### Exercise aim
For the material that follows, list every line containing the word "stroke".

### Provided entries
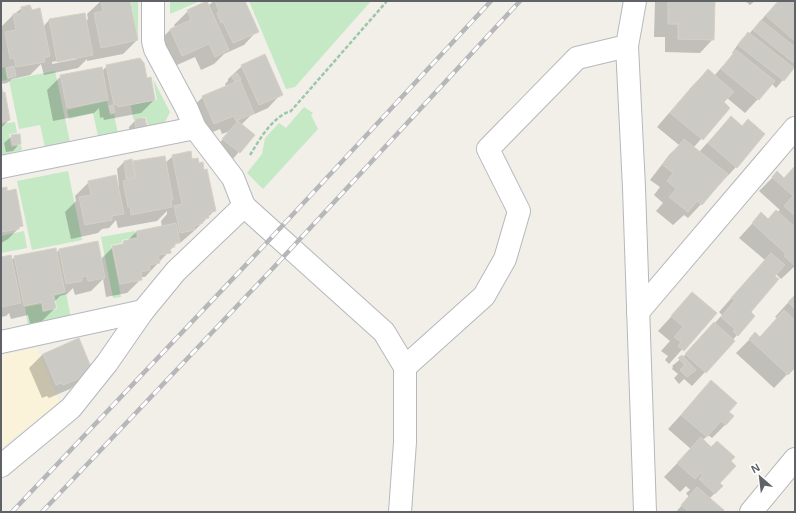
<svg xmlns="http://www.w3.org/2000/svg" width="796" height="513" font-family="Helvetica,sans-serif">
<rect width="100%" height="100%" fill="#f1efe8"/>
<g fill="#c5e8c5">
<path d="M131 1H138V39Z"/>
<path d="M170 1H200L170 14Z"/>
<path d="M249 1H371L295 87 286 89Z"/>
<path d="M5 67 7 80 1 81V68Z"/>
<path d="M55 71 70 142 45 147 40 125 19 129 9 80Z"/>
<path d="M153 79 170 112 164 124 148 127 146 117 133 119 131 105 157 100Z"/>
<path d="M107 101 110 115 114 114 118 134 104 137 98 136 93 113 69 119 67 110Z"/>
<path d="M304 107 313 113 311 115 318 129 263 189 247 173 262 154 265 138 279 123 286 128Z"/>
<path d="M15 122 17 133 9 134 11 147 21 145 22 150 1 155V124Z"/>
<path d="M68 171 82 240 32 250 17 181Z"/>
<path d="M24 231 27 248 1 253V236Z"/>
<path d="M135 231 136 237 122 240V243L111 245 121 297 113 298 101 237Z"/>
<path d="M66 293 71 318 28 326 25 307 41 304 43 312 57 309 55 296Z"/>
</g>
<path fill="#fbf3d9" d="M37 348 59 402 1 448V355Z"/>
<g fill="#0003" fill-rule="evenodd">
<path d="M101 1H129L137 40 123 54 87 61V59L78 68 44 75 41 64 30 75 12 79 7 83 1 84V27L13 15 22 8 43 27 49 20 85 22 88 19 87 14ZM77 57V59L52 64V62Z"/>
<path d="M214 1H244L257 31 244 45 224 54 214 64 201 70 195 57 168 69 157 43 171 29 175 28 174 25 188 11 208 6Z"/>
<path d="M655 1H714L713 39 700 53 665 52V37H654Z"/>
<path d="M745 1H755L750 5Z"/>
<path d="M778 1H795V66L776 88 772 84 745 113 727 98 723 103 729 108 693 148 699 152 731 117 742 127 736 167 688 218 684 215 673 225 656 211 663 203 654 195 660 187 650 180 670 154 679 145 657 127 694 84 708 71 714 76 733 54 732 53 741 40 749 33V34Z"/>
<path d="M107 66 154 100 141 113 104 120 103 117 100 118 99 108 94 113 53 121 47 90 61 76 102 71Z"/>
<path d="M242 66 281 94 268 108 250 116 241 125 253 135 232 160 216 147 230 131 222 134 220 129 201 137 189 110 203 97 226 87 225 84 228 81V79Z"/>
<path d="M1 86 9 120 1 128Z"/>
<path d="M136 120 146 127 130 136 129 127Z"/>
<path d="M12 136 20 143 13 151 6 152 4 143Z"/>
<path d="M173 156 191 160 214 211 194 231 180 243 176 244 145 277H141V279L127 293 106 297 103 279 91 291 75 295 73 288 67 294 60 296 54 302 55 308 41 322 30 324 28 315 11 319 9 313 6 316 1 317V258L11 260 15 257 56 253 59 250 101 259 113 247 120 246 124 242 127 241 137 231 162 227 161 221 167 214V211L157 221 118 228 116 220 109 228 102 229 98 233 71 239 65 212 76 201 75 196 89 182 117 188 119 186 117 169 124 162 132 160V164L134 162 165 163Z"/>
<path d="M795 167V266L781 279 776 274 749 312 737 335 705 372 692 386 684 379 679 384 674 378 678 374 672 369 673 367 672 366 683 357 714 324 722 315 719 312 765 260 739 238 761 214 768 219 780 210 759 191 777 173 784 179Z"/>
<path d="M1 189 6 192 22 225 8 239 1 243Z"/>
<path d="M692 294 715 313 669 364 665 360 668 356 661 351 670 341 658 331Z"/>
<path d="M795 295V366L774 388 736 353 755 334 759 338 777 318 775 317Z"/>
<path d="M78 339 84 376 70 389 49 398 47 396 42 398 29 368 43 354Z"/>
<path d="M711 382 727 412 726 424 712 438 708 435 703 440 730 461 719 483 722 486 709 499 721 512H676L689 497 686 493 690 490 686 486 680 492 664 477 691 449 668 429Z"/>
</g>
<g fill="#cccac5" stroke="#d6d1c6">
<path d="M101 1H130L138 40 101 48 94 13 103 11Z"/>
<path d="M207 1 229 50 215 57 209 44 182 56 170 29 191 20 187 10Z"/>
<path d="M215 1H245L259 32 233 43 223 22 221 23 217 13 219 11Z"/>
<path d="M668 1H715L714 40 678 39V24H668Z"/>
<path d="M779 1H795V41L766 16Z"/>
<path d="M30 5 32 10 40 8 50 56 44 58 45 62 16 67 14 58 10 59 5 32 16 30 13 14 22 13 21 7Z"/>
<path d="M85 13 93 55 57 62 49 19Z"/>
<path d="M761 20 795 47V64L753 30Z"/>
<path d="M748 32 794 68 784 81 738 45Z"/>
<path d="M736 50 775 81 759 100 721 69Z"/>
<path d="M265 54 283 95 259 105 241 65Z"/>
<path d="M140 58 144 63 147 78 151 77 155 100 118 107 117 104 114 105 106 65Z"/>
<path d="M14 66 16 76 8 78 6 68Z"/>
<path d="M102 67 108 100 67 108 60 75Z"/>
<path d="M708 69 734 92 724 102 730 108 703 140 670 113Z"/>
<path d="M237 73 241 79 235 82 231 76Z"/>
<path d="M240 80 254 113 236 121 234 116 214 124 202 96Z"/>
<path d="M1 84 3 93 5 92 10 120 1 122Z"/>
<path d="M113 105 115 112 111 113 109 106Z"/>
<path d="M731 116 742 126 748 119 765 134 737 168 708 143Z"/>
<path d="M145 118 147 128 136 129 135 119Z"/>
<path d="M238 121 255 135 240 153 222 139Z"/>
<path d="M20 134 21 144 13 145 11 135Z"/>
<path d="M684 139 728 174 702 205 697 201 688 212 669 197 676 189 667 181 673 173 663 165Z"/>
<path d="M191 151 192 159 198 158 199 163 203 162 204 170 207 169 216 211 208 213 209 218 202 219 203 223 194 226 195 230 180 233 174 206 182 204 172 155Z"/>
<path d="M165 156 173 200H171L172 207 131 215 130 206 128 207 123 181 136 178 133 161Z"/>
<path d="M132 159 135 177 126 179 124 161Z"/>
<path d="M795 166V216L784 206 793 196 772 177 777 171 784 178Z"/>
<path d="M116 175 124 214 112 216V220L85 225 79 197 91 195 88 181Z"/>
<path d="M7 187V191L16 189 23 226 19 227V229L1 232V188Z"/>
<path d="M776 210 795 227V266L784 256 786 254 752 223 761 212 768 219Z"/>
<path d="M176 223 180 242 174 244 175 247H170L171 253 158 255 160 263 149 265 150 270 141 272 142 280 120 284 112 246 124 244 123 241 138 238 137 231Z"/>
<path d="M98 241 105 278 88 281 87 276 82 277V281L66 284 59 249Z"/>
<path d="M56 248 65 292 53 295 56 308 43 311 42 302 24 306 14 256Z"/>
<path d="M771 253 785 265 775 276 779 279 751 312 755 316 738 336 733 331 735 329 721 317 735 300 731 298Z"/>
<path d="M11 255 21 303 1 307V257Z"/>
<path d="M692 292 717 313 684 351 678 346 681 342 674 337 683 327 671 316Z"/>
<path d="M795 295V309L788 302Z"/>
<path d="M784 310 795 320V368L788 375 749 339 755 332 760 337Z"/>
<path d="M714 322 735 341 706 373 685 354Z"/>
<path d="M79 338 91 367 85 376 63 385 61 383 56 385 43 354Z"/>
<path d="M682 355 696 370 687 377 680 370 685 365 678 358Z"/>
<path d="M711 380 737 403 729 412 734 416 726 425 721 421 707 437 681 415Z"/>
<path d="M701 437 711 447 717 441 735 457 731 461 736 466 720 483 723 486 715 494 699 479 703 475 701 473 695 479 677 463Z"/>
<path d="M697 487 724 510 723 512H689L681 505Z"/>
</g>
<g fill="none" stroke-linecap="round" stroke-linejoin="round">
<defs>
<g id="minor">
<path d="M635 1 627 46 634 188 645 512"/>
<path d="M1 167 195 128"/>
<path d="M244 206 384 332 405 367 484 296 505 259 519 211 488 149 577 58 627 46"/>
<path d="M638 312 795 128"/>
<path d="M1 342 143 311"/>
<path d="M1 466 71 408 107 363 143 311 176 271 244 206 233 178 195 128 187 109 155 49 153 41V1"/>
<path d="M400 512 405 442V367"/>
<path d="M751 512 795 459"/>
</g>
</defs>
<use href="#minor" stroke="#b5b8bc" stroke-width="24"/>
<path stroke="#9cc7a9" stroke-width="2.5" stroke-dasharray="4 2" stroke-linecap="butt" d="M250 155C260 139 272 117 291 111L387 1"/>
<use href="#minor" stroke="#fff" stroke-width="22"/>
<defs>
<g id="rail">
<path d="M12 512 258 252 491 1"/>
<path d="M42 512 275 266 520 1"/>
</g>
</defs>
<use href="#rail" stroke="#b6b7b8" stroke-width="4.5"/>
<use href="#rail" stroke="#fff" stroke-width="3" stroke-dasharray="9" stroke-linecap="butt"/>
</g>
<rect width="796" height="513" fill="none" stroke="#5f6368" stroke-width="4"/>
<g transform="translate(760 477) rotate(332)" stroke="#ffffff" stroke-width="3" paint-order="stroke">
<path d="M0-3L7 15L0 10L-7 15Z" fill="#5f6368"/>
<text y="-6" font-size="11" font-weight="bold" text-anchor="middle" fill="#5f6368">N</text>
</g>
</svg>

### Reply
<g fill="#cccac5" stroke="#d6d1c6">
<g fill="none" stroke-linecap="round" stroke-linejoin="round">
<use href="#minor" stroke="#b5b8bc" stroke-width="24"/>
<path stroke="#9cc7a9" stroke-width="2.5" stroke-dasharray="4 2" stroke-linecap="butt" d="M250 155C260 139 272 117 291 111L387 1"/>
<use href="#minor" stroke="#fff" stroke-width="22"/>
<use href="#rail" stroke="#b6b7b8" stroke-width="4.5"/>
<use href="#rail" stroke="#fff" stroke-width="3" stroke-dasharray="9" stroke-linecap="butt"/>
<rect width="796" height="513" fill="none" stroke="#5f6368" stroke-width="4"/>
<g transform="translate(760 477) rotate(332)" stroke="#ffffff" stroke-width="3" paint-order="stroke">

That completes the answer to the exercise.